_Activity_. Below are some records. Return exactly the lines from the one containing "реконструировать дорогу на горнолыжную базу" through the one containing "広島県×イラストレーターの求人", both included, and only those.

_Information_.
Start of Block
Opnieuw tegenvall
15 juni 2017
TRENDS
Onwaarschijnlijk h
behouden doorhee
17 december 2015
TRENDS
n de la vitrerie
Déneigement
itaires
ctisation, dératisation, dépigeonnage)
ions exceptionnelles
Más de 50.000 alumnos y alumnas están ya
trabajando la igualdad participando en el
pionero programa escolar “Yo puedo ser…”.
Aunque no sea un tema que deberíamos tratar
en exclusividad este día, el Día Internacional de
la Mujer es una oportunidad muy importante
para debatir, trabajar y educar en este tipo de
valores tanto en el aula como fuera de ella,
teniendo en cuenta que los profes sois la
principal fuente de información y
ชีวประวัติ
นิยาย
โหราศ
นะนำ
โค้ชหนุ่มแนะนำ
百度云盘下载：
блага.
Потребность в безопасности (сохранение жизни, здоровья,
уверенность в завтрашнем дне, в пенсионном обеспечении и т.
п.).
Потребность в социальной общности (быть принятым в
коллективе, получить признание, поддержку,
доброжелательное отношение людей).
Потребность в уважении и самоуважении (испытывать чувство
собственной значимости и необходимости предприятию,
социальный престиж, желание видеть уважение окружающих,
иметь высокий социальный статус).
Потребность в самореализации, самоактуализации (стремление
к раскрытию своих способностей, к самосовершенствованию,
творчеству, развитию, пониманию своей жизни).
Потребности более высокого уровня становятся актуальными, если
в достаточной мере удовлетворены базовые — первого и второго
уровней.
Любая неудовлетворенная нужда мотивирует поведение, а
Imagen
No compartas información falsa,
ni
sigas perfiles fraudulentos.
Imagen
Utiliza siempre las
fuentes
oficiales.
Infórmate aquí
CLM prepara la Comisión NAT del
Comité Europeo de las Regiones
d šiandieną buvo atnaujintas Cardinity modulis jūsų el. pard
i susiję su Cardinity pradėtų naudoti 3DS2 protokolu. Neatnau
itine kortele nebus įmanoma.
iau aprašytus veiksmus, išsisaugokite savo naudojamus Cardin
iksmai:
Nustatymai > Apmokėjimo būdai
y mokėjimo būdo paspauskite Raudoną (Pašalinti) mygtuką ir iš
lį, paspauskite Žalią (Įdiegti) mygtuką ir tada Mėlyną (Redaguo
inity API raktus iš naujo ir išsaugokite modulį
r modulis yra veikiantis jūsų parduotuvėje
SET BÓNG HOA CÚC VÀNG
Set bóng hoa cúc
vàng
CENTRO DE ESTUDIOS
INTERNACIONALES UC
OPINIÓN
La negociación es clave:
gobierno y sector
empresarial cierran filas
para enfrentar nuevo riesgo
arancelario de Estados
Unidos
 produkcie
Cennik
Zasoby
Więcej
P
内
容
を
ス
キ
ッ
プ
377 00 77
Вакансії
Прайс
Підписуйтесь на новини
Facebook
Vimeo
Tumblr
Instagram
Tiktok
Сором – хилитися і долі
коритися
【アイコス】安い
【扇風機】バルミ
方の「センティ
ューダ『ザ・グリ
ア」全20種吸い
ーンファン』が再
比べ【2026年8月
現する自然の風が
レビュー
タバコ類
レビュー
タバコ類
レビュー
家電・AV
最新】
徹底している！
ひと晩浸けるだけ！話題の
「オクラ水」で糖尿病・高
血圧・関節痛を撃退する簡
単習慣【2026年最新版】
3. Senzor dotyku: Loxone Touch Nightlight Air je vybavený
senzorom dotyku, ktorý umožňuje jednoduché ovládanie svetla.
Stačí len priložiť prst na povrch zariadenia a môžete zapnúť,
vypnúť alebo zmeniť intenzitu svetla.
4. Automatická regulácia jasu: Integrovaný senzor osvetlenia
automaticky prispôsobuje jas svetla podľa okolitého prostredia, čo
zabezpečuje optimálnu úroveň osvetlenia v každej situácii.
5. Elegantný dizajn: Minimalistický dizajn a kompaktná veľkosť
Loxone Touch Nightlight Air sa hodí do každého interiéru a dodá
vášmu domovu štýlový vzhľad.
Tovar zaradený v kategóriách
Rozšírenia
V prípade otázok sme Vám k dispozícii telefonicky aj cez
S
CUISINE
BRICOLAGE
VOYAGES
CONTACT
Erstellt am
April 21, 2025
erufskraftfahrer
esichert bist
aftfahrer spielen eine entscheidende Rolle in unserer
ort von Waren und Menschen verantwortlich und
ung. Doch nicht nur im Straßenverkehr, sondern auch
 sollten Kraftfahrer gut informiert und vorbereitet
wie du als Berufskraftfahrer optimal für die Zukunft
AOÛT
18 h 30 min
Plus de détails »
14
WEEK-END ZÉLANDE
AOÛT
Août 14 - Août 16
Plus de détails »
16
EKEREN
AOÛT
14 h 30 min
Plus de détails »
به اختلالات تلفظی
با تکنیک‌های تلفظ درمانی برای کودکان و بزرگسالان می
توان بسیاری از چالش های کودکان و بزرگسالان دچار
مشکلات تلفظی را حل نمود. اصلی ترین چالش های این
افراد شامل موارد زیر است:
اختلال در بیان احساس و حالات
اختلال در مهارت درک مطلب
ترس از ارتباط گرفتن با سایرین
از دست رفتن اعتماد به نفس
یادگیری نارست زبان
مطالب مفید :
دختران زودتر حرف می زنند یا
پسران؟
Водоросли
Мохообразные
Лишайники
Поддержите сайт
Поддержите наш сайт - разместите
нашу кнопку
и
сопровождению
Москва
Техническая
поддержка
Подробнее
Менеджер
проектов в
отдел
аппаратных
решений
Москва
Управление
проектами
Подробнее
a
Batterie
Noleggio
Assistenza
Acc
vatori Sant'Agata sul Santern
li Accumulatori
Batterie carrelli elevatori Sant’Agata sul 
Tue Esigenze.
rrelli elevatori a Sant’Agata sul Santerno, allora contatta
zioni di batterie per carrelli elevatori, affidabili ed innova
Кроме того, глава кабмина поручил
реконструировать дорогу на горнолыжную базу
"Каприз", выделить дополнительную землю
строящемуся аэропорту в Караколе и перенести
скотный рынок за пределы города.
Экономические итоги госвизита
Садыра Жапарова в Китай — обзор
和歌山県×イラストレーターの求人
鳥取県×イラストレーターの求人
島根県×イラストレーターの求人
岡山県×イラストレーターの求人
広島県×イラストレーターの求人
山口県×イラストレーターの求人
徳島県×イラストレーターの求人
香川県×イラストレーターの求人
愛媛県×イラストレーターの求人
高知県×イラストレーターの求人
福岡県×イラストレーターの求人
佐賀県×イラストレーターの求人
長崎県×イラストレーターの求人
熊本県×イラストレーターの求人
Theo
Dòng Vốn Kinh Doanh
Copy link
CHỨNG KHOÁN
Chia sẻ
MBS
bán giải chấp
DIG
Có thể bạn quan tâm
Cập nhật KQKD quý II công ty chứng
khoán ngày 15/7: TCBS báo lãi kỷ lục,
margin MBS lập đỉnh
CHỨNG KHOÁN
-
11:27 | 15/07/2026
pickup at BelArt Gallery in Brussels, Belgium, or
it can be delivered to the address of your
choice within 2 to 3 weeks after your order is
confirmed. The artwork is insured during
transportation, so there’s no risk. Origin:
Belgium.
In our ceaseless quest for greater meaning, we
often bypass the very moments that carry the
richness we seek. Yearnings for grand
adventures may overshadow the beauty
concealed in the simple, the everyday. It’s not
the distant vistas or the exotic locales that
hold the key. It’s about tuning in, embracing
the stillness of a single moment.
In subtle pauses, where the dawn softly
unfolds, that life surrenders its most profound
End of Block
_Answer to the exercise_.
реконструировать дорогу на горнолыжную базу
"Каприз", выделить дополнительную землю
строящемуся аэропорту в Караколе и перенести
скотный рынок за пределы города.
Экономические итоги госвизита
Садыра Жапарова в Китай — обзор
和歌山県×イラストレーターの求人
鳥取県×イラストレーターの求人
島根県×イラストレーターの求人
岡山県×イラストレーターの求人
広島県×イラストレーターの求人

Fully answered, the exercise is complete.